Download (1MB) | Preview


Between 27th April and 29th May 2015 Oxford Archaeology East carried out an evaluation along the route of the proposed Norwich Northern Distributor Road (NNDR), with an additional phase of work carried out between 24th and 27th August 2015. The evaluation comprised the excavation of 431 trenches spread across 31 fields or areas, targeted on cropmark and geophysical survey results, and along the entire route of approximately 20km. The western end of the route was located in the parish of Felthorpe (TG 14345 15573), while the south-eastern end was at Heath Farm in the parish of Postwick (TG 29009 08951). The route passes through predominantly gently undulating arable land to the north and east of Norwich, between the valleys of the River Yare and Wensum to the south and River Bure to the north.
The evaluation revealed archaeological remains from multiple periods, with prehistoric and medieval remains predominating.
Prehistoric activity was represented across several fields, much of which appears to be of Bronze Age date. A cluster of Bronze Age sites was identified in fields H3-4, H5, H7 and H8 - all within Horsford parish towards the western end of the scheme. This included a rectangular enclosure that extended over fields H3-4 and H5. The main find type associated with this was burnt flint (perhaps associated with a burnt flint mound), and it may be that the enclosure was used for specialist or industrial activities. Relatively large quantities of burnt flint were also recovered from a large hollow or waterhole in the east of field H7, which may also indicate the presence of a burnt flint mound in the vicinity. Another intriguing but relatively discrete feature was a seemingly L-shaped enclosure in field H8 that was not dissimilar to the enclosure in H3-4. The small quantity of pottery recovered indicates an Early Bronze Age for this enclosure, which may have had a more domestic function compared to that in H3-4. A large north-east to south-west aligned ditch revealed in field T7 in Taverham could well be a long-running later prehistoric boundary and if so is a significant discovery. Nearby, in field T8, a fragment of a stone macehead was discovered in the topsoil.
The general lack of Roman sites in the fields evaluated is in itself worth noting. The western side of an Early Roman enclosure or group of enclosures falls inside the proposed development area in field H5 in Horsford. Not far to the east, in fields H7 and H8, there were hints of Roman agricultural activity, evidenced by several scattered ditches with rare inclusions of Roman pottery. A discrete area of Late Roman activity was also found in Spixworth, field S4, while a group of four postholes in the same field presumably represent structures and may indicate settlement in the vicinity. No definite Anglo-Saxon features were identified by the evaluation.

▸ **Your tasks**:
• A. How many trenches did the archaeological evaluation of the road route excavate?
• B. Turn the lines of the listing below into a numbered list, starting at the line that contains "purple star: moved 5 px left, 4 px down" and ending at the last line of the listing. Leave out the pictures and any blank lines.

▸ **Data for the task**:
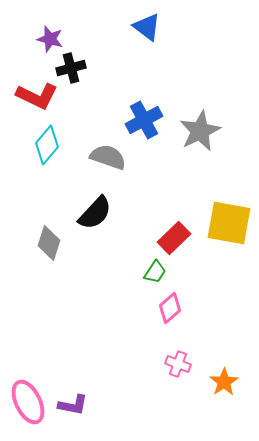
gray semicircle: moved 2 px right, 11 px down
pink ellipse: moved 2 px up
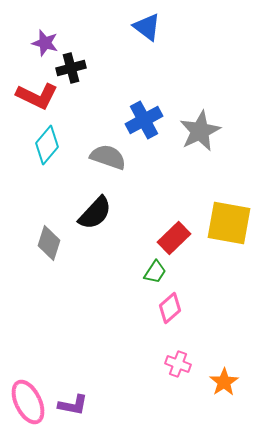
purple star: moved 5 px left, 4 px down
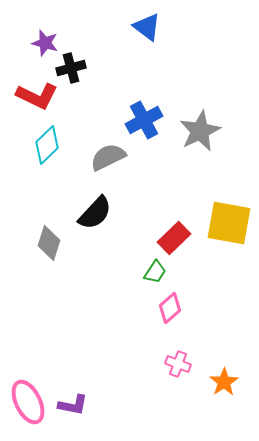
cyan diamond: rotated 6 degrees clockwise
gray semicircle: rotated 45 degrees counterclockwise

▸ **Exercise solutions**:
• A. 431 trenches

• B.
1. purple star: moved 5 px left, 4 px down
2. cyan diamond: rotated 6 degrees clockwise
3. gray semicircle: rotated 45 degrees counterclockwise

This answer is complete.